■ **Task requirements**
From the entries that follow, copy each line in which "fields" appears.

■ **Provided material**

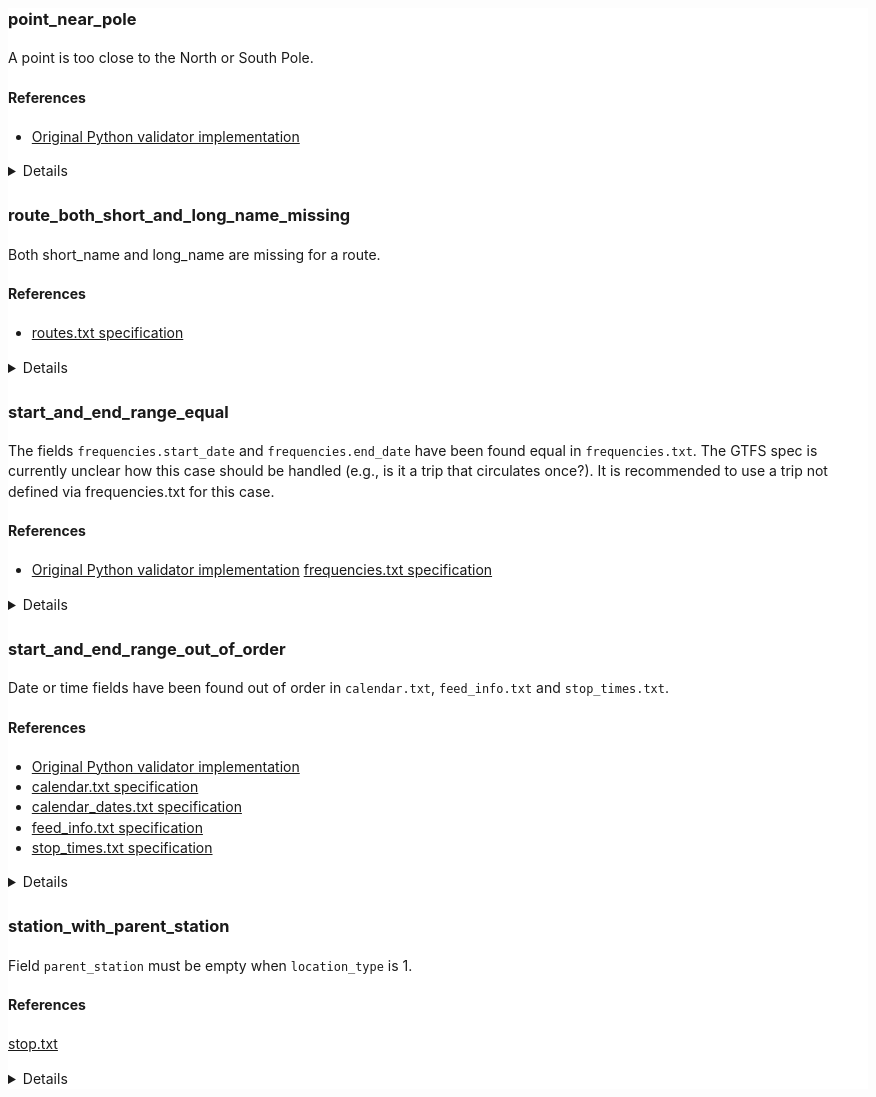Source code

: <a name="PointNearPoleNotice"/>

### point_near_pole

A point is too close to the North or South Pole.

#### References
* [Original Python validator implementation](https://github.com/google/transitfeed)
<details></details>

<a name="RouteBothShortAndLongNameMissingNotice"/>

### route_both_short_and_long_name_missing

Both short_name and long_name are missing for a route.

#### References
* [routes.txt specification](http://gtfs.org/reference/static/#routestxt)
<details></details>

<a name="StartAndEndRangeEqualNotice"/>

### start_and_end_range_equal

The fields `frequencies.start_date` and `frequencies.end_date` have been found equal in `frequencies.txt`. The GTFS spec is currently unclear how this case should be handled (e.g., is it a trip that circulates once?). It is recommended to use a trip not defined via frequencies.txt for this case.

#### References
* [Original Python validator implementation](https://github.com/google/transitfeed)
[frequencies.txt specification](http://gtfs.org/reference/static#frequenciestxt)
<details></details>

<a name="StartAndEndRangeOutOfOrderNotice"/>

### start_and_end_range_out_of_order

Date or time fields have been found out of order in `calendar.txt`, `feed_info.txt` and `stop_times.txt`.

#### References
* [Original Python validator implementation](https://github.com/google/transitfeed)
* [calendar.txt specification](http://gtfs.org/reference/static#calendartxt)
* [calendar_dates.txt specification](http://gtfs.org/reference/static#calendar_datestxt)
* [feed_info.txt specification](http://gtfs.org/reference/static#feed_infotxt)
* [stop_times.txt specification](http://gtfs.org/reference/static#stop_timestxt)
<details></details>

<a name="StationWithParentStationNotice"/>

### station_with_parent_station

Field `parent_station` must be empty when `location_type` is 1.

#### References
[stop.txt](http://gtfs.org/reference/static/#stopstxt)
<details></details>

■ **Task response**
The fields `frequencies.start_date` and `frequencies.end_date` have been found equal in `frequencies.txt`. The GTFS spec is currently unclear how this case should be handled (e.g., is it a trip that circulates once?). It is recommended to use a trip not defined via frequencies.txt for this case.
Date or time fields have been found out of order in `calendar.txt`, `feed_info.txt` and `stop_times.txt`.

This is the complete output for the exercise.